Effects of particle uptake, encapsulation, and localization in cancer cells on intracellular applications.

PMID 25862332


Endocytosis is a normal process in living cells, often used to internalize drug-containing particles and probes for intracellular mechanics. The cell type, and especially malignancy, may affect particle internalization and transport. Specifically, membrane-encapsulation following internalization can affect particle interaction with the cell interior. Hence, particle-tracking measurements that reveal intracellular mechanics and dynamics require determination of effects of encapsulation. Here, we compare closely related, breast-cancer cell lines with high- and low-metastatic potential (MP) and benign, control cells. We evaluate time-dependent particle internalization, localization with endocytotic-pathway organelles, and membrane encapsulation at 2, 6, 24, and 48xa0h after initial cell exposure to particles. High MP cells internalize particles more rapidly and in larger amounts than low MP and benign cells. Moreover, while only cells at the edge of two-dimensional colonies of benign cells internalized particles, all cancer cells uniformly internalize particles.
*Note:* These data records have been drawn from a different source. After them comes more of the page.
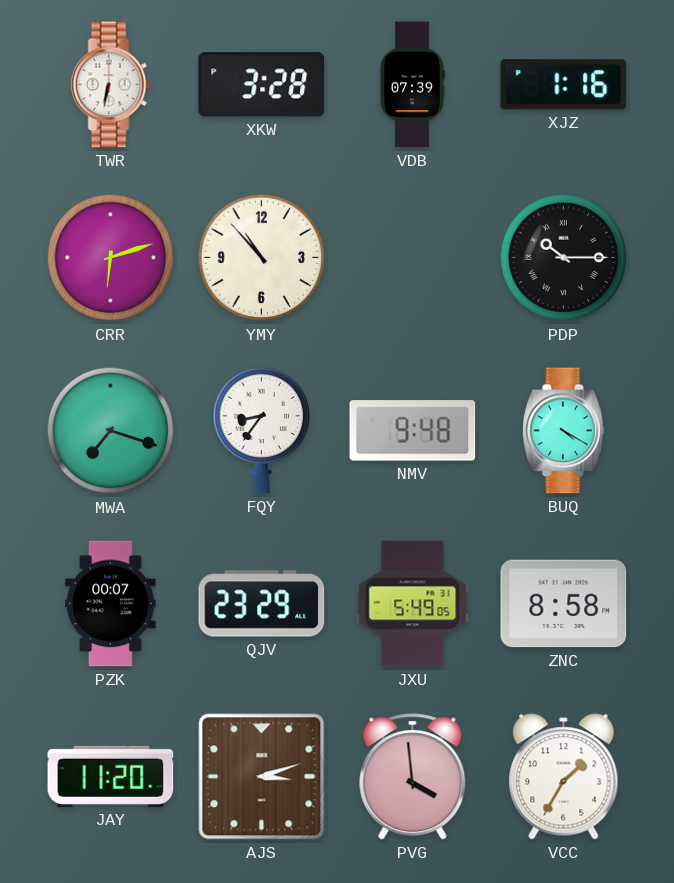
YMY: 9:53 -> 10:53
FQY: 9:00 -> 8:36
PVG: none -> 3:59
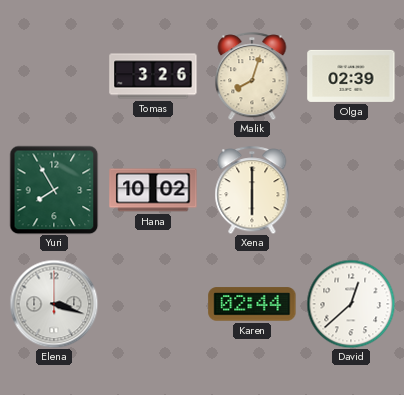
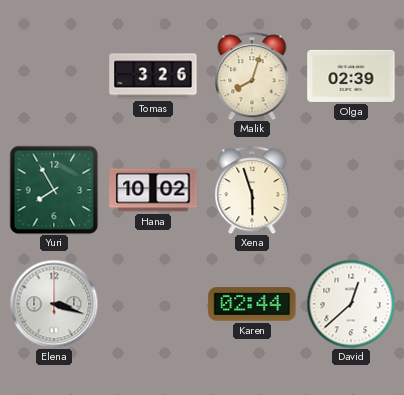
Xena: 6:00 -> 5:57
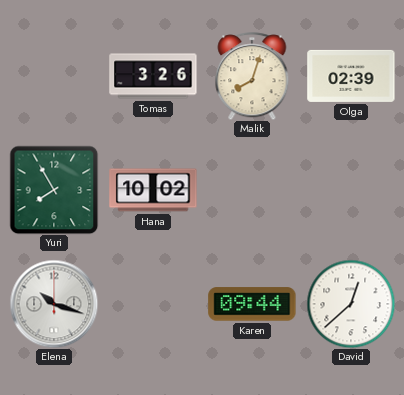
Xena: 5:57 -> none
Elena: 3:18 -> 10:18
Karen: 02:44 -> 09:44
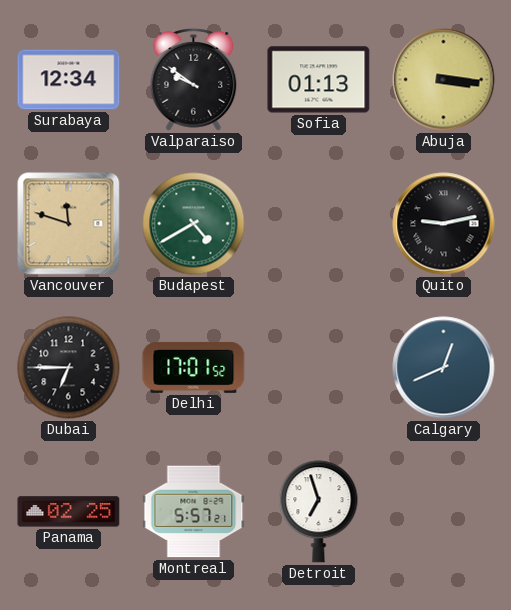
Particles mostly colocalize with late endosomes (>80%), yet surprisingly, overall membrane encapsulation decreases with time, indicating release into the cytoplasm; encapsulation at 48xa0h is <35% in all three cell types. We discuss implications to drug delivery and show that encapsulation does not significantly affect intracellular particle-tracking experiments, showing the applicability of endocytosis.